**Text block:**
The neutron is a key building block of ordinary matter, but when freed from the confines of an atom the neutron is unstable and decays into other elementary particles: a proton, an electron, and an antineutrino (a lightweight neutral particle), with an average lifetime of about 15 minutes. Neutron decay is a useful laboratory for studying details of the ‘weak’ nuclear force - one of the four fundamental forces of nature. In this project the group will pass beams of free neutrons through specialized detectors that precisely measure the neutron decay lifetime and the angles between the emitted particles. From these results it is possible to test and refine the theory of the weak nuclear force and better understand the physics of the sun, stars, the Big Bang, and other important nuclear reactions. This work, at the "precision frontier" of particle and nuclear physics, complements research at the "high energy frontier", for example at the Large Hadron Collider in Europe. This program is an excellent opportunity to train undergraduate and graduate students in the general methods and theory of neutron science that are applicable to diverse fields in physics, chemistry, materials science, and biology research at major neutron sources around the world.

**Required work:** Name every particle that a free neutron decays into, according to the text on neutron decay. None of the lines that come next are needed.

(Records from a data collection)
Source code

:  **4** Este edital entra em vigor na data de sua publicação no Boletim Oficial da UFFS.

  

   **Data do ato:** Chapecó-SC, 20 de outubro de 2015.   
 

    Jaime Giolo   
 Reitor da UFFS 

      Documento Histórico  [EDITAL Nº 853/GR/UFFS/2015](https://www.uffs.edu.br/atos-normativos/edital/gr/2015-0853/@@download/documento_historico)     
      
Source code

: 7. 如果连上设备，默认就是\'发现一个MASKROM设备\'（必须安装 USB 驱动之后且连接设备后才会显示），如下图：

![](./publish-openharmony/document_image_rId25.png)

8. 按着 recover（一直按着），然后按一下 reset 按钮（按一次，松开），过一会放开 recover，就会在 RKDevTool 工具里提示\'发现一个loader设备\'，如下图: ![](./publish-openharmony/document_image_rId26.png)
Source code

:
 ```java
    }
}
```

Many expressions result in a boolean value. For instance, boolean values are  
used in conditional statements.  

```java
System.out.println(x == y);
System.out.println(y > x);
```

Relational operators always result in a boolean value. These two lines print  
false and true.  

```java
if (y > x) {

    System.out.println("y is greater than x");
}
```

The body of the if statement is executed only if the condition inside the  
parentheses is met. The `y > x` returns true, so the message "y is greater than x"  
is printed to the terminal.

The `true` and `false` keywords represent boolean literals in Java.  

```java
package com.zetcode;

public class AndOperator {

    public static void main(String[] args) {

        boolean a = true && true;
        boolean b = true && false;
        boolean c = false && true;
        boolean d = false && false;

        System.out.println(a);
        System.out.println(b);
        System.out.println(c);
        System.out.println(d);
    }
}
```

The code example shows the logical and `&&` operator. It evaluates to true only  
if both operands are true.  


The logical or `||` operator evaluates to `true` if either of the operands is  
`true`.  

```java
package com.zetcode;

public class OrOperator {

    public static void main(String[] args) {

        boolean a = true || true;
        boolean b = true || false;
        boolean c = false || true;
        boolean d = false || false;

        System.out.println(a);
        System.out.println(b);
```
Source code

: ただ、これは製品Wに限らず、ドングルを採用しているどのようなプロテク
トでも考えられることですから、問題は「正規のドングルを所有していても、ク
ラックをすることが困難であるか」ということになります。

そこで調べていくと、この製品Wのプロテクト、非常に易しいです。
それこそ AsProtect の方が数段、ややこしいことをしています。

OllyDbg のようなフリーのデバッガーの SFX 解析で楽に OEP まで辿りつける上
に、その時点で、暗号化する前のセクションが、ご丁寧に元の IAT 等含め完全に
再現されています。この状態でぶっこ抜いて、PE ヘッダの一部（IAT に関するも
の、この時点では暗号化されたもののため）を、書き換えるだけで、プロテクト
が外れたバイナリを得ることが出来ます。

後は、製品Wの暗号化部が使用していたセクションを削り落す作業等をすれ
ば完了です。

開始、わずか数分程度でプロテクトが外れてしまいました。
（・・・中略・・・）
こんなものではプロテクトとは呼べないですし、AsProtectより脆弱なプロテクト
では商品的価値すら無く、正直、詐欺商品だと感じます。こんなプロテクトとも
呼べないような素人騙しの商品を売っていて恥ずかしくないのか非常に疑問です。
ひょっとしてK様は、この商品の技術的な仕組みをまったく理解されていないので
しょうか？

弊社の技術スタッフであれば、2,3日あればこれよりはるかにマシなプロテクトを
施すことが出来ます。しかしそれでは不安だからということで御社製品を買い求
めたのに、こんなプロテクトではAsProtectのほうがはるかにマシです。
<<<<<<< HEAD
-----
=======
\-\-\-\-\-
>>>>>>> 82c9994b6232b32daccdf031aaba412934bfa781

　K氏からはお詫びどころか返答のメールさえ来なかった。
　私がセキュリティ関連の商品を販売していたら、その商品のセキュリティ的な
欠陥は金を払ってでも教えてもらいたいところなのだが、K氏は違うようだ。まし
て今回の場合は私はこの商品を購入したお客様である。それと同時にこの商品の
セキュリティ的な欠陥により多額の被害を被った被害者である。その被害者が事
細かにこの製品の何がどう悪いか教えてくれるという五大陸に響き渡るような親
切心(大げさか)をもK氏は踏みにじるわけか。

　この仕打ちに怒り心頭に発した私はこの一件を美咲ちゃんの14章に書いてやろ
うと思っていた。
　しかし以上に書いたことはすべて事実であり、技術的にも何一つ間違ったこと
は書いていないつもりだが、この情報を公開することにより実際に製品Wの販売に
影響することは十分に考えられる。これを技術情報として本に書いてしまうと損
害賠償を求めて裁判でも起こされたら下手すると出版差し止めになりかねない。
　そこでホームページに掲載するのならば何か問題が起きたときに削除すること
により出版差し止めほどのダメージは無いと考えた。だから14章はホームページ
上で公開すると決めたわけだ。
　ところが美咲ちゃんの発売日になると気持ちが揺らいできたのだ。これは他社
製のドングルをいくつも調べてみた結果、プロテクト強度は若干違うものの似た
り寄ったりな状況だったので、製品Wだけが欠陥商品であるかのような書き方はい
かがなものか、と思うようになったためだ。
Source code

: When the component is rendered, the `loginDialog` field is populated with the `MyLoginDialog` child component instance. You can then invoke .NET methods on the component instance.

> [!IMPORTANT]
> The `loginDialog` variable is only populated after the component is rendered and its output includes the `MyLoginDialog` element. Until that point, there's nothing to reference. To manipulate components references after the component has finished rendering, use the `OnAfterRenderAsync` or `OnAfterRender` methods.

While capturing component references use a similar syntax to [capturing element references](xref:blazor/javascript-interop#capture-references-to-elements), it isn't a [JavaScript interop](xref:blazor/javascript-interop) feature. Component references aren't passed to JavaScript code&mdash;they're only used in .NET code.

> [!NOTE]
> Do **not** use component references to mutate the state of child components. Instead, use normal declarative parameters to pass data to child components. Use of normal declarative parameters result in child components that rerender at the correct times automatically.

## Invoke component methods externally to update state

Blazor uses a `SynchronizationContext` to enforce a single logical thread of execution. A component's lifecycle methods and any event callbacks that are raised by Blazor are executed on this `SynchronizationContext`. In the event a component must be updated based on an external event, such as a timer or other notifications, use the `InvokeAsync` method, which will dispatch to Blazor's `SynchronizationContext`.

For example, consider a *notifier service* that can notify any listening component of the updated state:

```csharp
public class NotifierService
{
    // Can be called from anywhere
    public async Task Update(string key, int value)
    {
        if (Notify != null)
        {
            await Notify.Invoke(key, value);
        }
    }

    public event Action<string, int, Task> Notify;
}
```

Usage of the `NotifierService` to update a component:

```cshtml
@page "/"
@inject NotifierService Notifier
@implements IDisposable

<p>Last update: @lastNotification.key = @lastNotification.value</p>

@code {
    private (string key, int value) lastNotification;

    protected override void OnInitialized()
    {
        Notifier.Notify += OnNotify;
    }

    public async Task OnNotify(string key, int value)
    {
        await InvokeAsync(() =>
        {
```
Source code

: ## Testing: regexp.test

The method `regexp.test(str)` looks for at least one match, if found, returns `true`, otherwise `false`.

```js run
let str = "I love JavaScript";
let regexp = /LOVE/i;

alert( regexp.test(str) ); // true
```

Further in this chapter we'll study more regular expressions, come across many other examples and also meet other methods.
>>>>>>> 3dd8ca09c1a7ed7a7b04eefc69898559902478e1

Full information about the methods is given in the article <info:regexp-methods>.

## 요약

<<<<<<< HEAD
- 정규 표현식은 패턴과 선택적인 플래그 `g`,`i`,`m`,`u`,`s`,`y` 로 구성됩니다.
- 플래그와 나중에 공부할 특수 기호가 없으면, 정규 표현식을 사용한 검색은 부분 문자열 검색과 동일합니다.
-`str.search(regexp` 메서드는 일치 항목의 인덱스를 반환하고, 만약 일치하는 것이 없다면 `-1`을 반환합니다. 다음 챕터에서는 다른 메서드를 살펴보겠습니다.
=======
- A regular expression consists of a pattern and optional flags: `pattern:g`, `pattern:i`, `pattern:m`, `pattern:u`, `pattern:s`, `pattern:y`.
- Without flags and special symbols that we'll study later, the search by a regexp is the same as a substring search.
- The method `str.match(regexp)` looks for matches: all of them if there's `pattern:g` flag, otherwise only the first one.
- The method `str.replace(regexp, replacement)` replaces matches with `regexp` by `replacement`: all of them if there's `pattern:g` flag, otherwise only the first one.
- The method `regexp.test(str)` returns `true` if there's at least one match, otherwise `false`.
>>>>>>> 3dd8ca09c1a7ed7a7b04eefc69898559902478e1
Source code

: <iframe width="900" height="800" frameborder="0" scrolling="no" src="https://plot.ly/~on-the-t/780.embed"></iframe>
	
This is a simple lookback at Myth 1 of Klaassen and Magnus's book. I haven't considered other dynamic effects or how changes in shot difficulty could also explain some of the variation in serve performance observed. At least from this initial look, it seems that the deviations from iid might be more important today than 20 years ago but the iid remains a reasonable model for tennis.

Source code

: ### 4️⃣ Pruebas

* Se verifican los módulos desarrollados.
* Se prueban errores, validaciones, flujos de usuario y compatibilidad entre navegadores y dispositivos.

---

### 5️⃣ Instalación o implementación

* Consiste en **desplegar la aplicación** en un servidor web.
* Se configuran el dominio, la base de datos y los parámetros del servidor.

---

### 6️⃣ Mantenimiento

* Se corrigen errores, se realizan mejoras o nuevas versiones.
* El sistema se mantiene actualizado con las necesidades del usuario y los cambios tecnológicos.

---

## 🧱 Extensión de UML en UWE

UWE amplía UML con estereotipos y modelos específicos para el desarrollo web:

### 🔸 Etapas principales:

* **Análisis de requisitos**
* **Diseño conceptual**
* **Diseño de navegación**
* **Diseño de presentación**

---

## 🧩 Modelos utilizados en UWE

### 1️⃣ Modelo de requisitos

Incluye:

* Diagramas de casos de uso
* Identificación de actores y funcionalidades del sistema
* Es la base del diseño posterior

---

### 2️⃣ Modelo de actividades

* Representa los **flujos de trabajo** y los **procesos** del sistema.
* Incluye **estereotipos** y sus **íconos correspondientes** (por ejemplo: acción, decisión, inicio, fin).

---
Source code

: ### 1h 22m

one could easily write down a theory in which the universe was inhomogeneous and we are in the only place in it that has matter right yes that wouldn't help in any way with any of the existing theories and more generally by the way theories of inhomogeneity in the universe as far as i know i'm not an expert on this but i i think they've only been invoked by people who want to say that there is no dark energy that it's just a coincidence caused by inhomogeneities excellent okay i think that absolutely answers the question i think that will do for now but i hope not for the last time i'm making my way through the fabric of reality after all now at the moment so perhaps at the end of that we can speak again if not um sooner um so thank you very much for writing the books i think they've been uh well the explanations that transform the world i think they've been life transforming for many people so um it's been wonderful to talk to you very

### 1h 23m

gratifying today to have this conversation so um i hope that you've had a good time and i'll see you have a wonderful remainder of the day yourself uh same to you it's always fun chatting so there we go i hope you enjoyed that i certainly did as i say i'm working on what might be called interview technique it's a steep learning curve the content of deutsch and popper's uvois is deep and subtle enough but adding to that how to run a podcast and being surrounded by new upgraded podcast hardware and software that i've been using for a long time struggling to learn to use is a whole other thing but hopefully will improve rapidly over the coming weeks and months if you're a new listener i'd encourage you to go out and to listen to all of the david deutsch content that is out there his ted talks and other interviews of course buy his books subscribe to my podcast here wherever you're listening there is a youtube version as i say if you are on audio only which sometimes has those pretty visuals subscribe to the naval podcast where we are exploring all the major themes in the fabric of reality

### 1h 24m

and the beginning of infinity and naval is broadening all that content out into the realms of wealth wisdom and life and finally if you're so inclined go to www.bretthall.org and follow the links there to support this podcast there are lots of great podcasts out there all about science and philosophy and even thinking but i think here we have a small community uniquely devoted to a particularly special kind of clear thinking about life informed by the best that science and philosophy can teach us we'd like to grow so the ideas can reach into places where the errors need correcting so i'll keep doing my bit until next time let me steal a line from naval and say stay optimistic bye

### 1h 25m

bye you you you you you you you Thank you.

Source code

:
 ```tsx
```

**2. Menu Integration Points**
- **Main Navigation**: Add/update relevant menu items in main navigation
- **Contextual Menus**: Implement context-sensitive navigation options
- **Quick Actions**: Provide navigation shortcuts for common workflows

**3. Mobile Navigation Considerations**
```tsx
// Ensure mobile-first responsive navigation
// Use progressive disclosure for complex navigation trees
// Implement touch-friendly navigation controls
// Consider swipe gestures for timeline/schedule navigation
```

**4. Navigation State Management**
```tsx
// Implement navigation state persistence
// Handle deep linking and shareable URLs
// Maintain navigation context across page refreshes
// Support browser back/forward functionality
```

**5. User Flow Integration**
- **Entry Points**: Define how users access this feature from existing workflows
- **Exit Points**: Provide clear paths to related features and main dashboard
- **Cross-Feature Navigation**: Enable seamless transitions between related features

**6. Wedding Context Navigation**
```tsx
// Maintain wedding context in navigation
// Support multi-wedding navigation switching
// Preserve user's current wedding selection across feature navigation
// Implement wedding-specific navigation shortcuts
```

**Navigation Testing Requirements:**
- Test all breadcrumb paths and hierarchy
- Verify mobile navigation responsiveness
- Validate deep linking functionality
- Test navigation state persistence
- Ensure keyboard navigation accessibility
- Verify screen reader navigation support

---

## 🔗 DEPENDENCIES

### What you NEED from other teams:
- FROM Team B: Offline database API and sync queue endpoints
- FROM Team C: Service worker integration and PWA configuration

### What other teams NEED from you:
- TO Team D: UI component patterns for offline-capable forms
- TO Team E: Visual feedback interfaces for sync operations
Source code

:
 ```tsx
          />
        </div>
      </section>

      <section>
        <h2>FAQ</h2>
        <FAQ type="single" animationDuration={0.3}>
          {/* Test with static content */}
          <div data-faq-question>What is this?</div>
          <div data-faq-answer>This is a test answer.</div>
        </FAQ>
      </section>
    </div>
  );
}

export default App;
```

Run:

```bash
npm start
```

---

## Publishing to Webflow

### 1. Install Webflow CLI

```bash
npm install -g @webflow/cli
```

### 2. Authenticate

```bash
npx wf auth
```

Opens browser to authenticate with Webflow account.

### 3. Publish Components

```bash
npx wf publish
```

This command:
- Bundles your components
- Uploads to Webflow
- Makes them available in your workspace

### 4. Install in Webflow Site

**Result:** A proton, an electron, and an antineutrino.